Originally posted by honey bo bo Was the Vinyl Era ever really over?
I think it was, at some point in the 1990s, but then again it would be foolish to say that it ended with the sale of the first audio CD. But as with film, there came
a point at which another medium became absolutely and overwhelmingly dominant. Until 2005 I was dating someone whose father built valve amplifiers for sale, but that doesn't mean the valve era is still going; IMO that ended with the widespread manufacture of pocket transistor radios.
If technological civilisation ever collapses, we will still have gramophone players and will still be able to play vinyl. Whether we would still be able to take pictures depends on how far back the collapse took us; 35mm B&W film is easily the province of a late 19th century tech base that knew exactly how to make it, but a collapse back to the pre-industrial era would be a different matter.
I thought film was imminently doomed in late 2010, and I am not at all sorry today to have been proved wrong.

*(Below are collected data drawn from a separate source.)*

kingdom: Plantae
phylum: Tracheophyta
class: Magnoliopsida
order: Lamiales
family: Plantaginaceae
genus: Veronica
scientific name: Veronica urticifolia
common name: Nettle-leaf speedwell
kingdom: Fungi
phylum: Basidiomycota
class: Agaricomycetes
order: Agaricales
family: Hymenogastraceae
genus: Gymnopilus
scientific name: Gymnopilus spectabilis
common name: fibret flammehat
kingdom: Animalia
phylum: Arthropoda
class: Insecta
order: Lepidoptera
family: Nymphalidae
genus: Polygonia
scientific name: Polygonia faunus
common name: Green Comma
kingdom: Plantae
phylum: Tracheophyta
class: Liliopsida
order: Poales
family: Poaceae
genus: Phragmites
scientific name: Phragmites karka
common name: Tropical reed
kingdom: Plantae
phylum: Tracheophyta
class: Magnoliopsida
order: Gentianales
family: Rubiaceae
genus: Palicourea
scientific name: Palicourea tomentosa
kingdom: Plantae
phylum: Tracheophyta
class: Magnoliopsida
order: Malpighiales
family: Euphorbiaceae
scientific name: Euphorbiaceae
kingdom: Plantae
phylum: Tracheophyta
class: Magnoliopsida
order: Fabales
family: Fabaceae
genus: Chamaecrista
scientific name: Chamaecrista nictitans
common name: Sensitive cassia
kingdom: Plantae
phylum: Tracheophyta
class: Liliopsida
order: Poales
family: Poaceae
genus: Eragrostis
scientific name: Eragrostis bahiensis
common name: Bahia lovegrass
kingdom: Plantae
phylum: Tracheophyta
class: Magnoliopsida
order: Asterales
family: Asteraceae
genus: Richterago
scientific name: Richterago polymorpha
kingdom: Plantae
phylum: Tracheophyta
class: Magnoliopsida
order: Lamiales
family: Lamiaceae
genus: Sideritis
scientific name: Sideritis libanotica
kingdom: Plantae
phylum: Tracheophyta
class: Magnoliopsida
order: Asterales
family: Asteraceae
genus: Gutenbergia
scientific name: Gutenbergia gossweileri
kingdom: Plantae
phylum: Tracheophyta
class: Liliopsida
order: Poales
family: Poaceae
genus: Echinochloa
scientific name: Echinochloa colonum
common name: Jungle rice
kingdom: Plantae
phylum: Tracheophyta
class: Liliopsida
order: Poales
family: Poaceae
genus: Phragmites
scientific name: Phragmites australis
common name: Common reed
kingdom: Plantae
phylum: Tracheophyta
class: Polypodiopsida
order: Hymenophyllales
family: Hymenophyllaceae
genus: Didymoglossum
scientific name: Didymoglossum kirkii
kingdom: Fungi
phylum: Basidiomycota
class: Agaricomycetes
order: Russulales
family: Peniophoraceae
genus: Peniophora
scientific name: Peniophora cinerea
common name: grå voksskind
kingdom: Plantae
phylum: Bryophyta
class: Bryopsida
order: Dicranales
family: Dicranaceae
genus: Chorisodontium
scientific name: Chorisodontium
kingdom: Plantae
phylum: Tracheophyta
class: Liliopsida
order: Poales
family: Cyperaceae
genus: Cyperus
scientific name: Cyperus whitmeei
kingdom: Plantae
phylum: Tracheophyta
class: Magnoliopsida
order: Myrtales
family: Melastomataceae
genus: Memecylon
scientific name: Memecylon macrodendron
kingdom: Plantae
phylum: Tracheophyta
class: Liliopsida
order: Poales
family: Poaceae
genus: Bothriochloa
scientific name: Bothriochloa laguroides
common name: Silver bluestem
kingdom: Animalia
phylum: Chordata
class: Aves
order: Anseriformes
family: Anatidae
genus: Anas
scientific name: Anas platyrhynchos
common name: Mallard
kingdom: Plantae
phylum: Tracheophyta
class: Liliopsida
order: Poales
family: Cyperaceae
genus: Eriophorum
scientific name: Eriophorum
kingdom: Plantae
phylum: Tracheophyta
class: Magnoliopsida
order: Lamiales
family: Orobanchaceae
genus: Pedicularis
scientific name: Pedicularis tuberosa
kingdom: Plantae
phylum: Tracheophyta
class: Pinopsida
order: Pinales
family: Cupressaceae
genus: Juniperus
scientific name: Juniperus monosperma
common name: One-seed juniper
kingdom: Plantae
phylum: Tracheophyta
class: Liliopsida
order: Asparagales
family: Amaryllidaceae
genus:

ETA: The more film we use, the more profitable it remains to manufacture it and the longer we will have it. I think the current resurgence has probably extended the life of film by a few years yet; this was not something that had been expected, and for Kodak (for example) to even TALK of bringing Ektachrome back means (to me) that it perceives a future for the medium as a whole. As it is, we currently have Kodak producing both Tmax and TriX in 400 speed, Ilford (in the broadest sense, as Harman Technologies) producing two separate brand lines of film (Ilford and Kentmere), Foma producing its films under two separate brands... to me this indicates strength and a good future, at least in the black and white world. Colour is perhaps more problematic, and I think slides will probably go before print film does.
If there is any era that is almost certainly dead beyond redemption or revival, it is the Kodachrome era. And I dare the film companies to prove me wrong.